The two of them write about everything to one another: bits of literary gossip; Bishop’s trials with her hairdresser; colleagues at the writer’s colony of Yaddo; loneliness and solitude; drinking; psychotherapy; the ethics of mixing fact and fiction in poetry. They wrote one another in the best of times and the worst of times—during fallow periods in their work, amid divorce, deaths, and births.

They even have fun writing blunt doggerel:

“Thirty-one and nothing done,” (Lowell)
“Thirty-seven and far from heaven,” (Bishop)

But the pair also produce deeply moving lines of love, as when Lowell looks back at a moment in their lives when he might have asked Bishop to marry him and writes, “Asking you is the might have been for me, the one towering change, the other life that might have been had.”

Perhaps it’s the chemistry between two such different personalities that allows for the startling emotional candor between these two poets. Perhaps it’s the physical distance between them for most of 30 years. Perhaps it’s the affinity between two artists who both struggle with sexuality, intimacy, and mental illness, and self-medicate with alcohol. Whatever it is, such frankness is as rare in life as it is onstage and a privilege to witness.

Director A. Nora Long has provided Boston audiences with a mostly wonderful production, though I was confused by the set, which, to me, evoked a dilapidated antique store or perhaps a musty poet’s garret, including a large and distracting 19th-century gramophone out of sync with the actual time period. Other innovations provided by the design team were ingenious, especially the way memory was evoked through images of water and sand.

Whether or not you’re familiar with Elizabeth Bishop or Robert Lowell, their worlds or their poetry, you should hasten to this show. You will be drawn into a rich and satisfying celebration of love, friendship, and literary art.

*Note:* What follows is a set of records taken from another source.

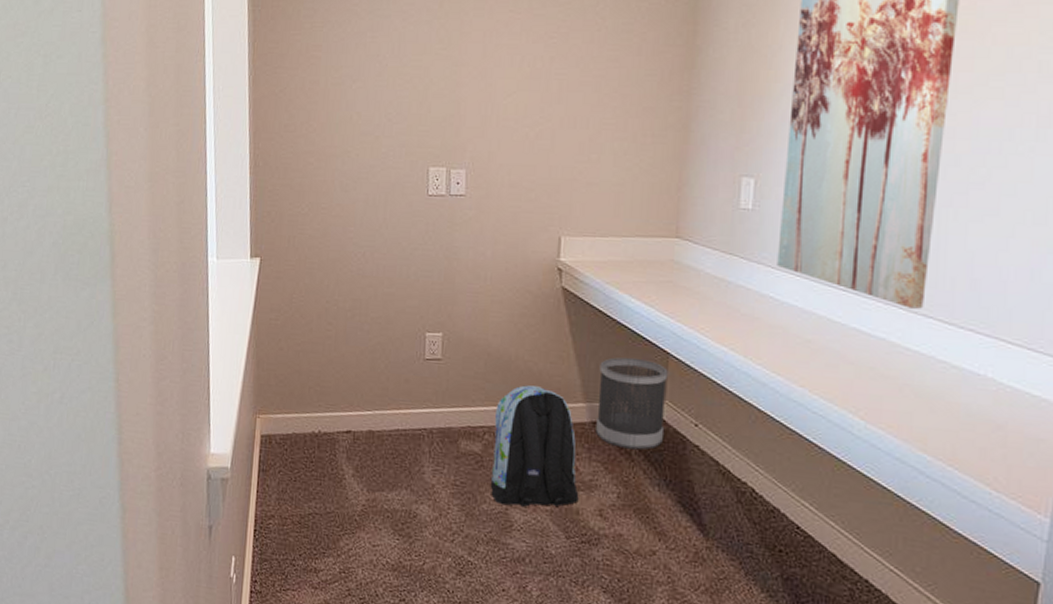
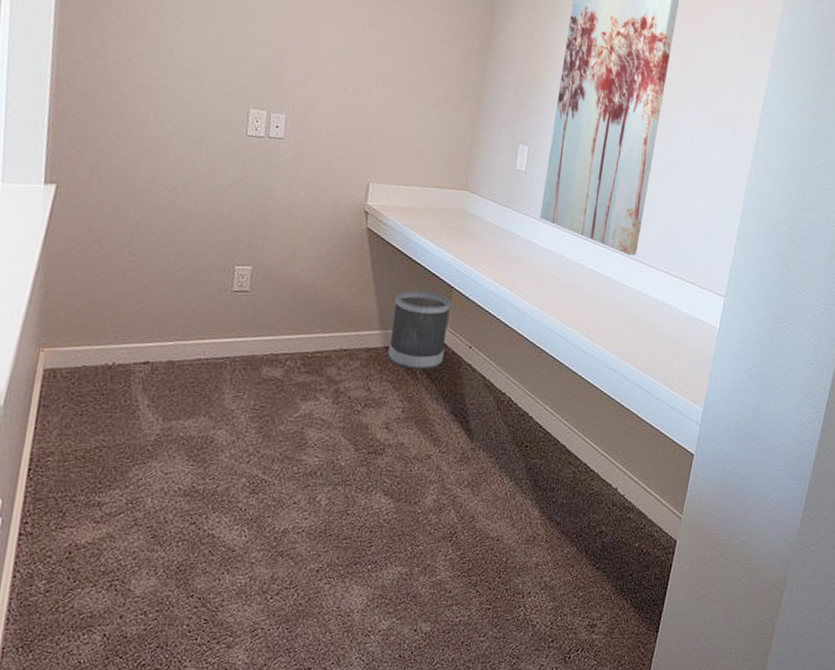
backpack: present [491,385,579,507] -> none [289,315,370,425]

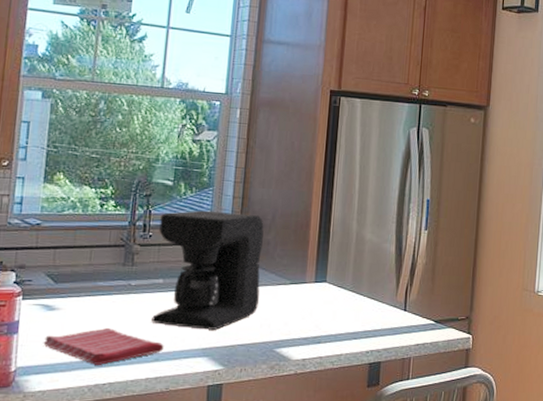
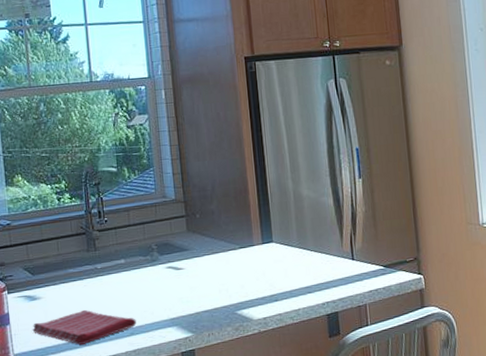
coffee maker: present [151,210,264,330] -> none [112,188,214,302]

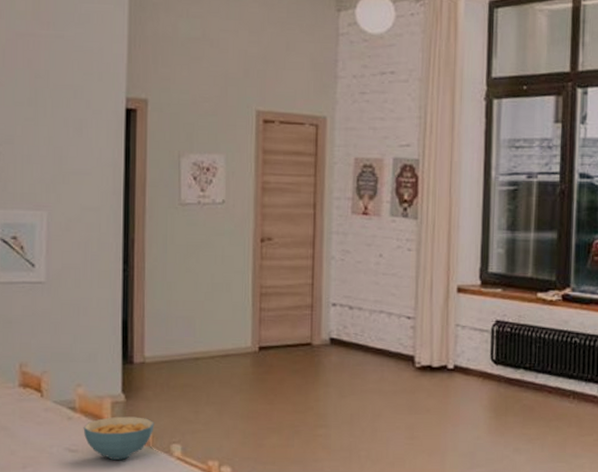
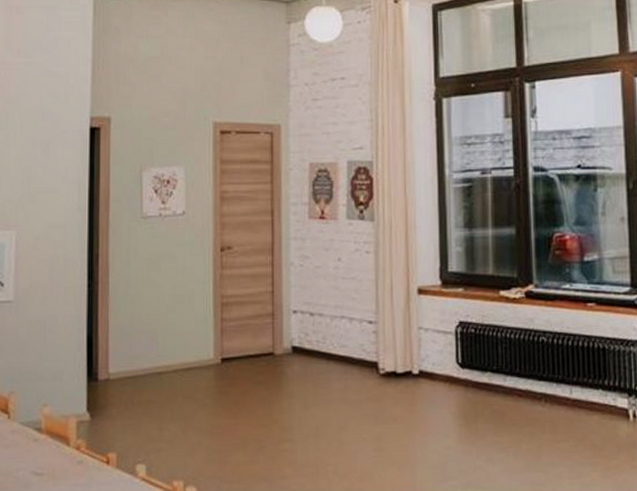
cereal bowl: present [83,416,154,460] -> none [49,436,119,483]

Helen Epstein is the author of six books of non-fiction, including Children of the Holocaust; Where She Came From: A Daughter’s Search for her Mother’s History; a collection of profiles of musicians; and a biography of Joe Papp. All are published as ebooks by Plunkett Lake Press.

1 Comment

  1. Tim Jackson on November 7, 2014 at 1:28 am

    In the play Bishop says disapprovingly to Robert Lowell, ”Art just isn’t worth that much,” about using his wife’s letters in his work. A reader, she said, can’t tell ”what’s true, what isn’t . . . how much has been ‘made up,’ and so on.”
    Is that one of the keys to this play? Is it also about how life informs art and whether the value of art is worth the sacrifice. Though all the words are from their letters, Sarah Ruhl certainly took similar liberties and so the question is on the table. I’ve seen many of Ruhl plays including Passion Play at the Irondale Center in Fort Greene, Brooklyn in 2010, which was amazing. She certainly writes on different levels.
    Your review drew me to this play, which was followed by a wonderful post-performance with Lloyd Schwartz and Louise Kennedy, I’m so glad I caught this production. I agree Laura Latreille was remarkable.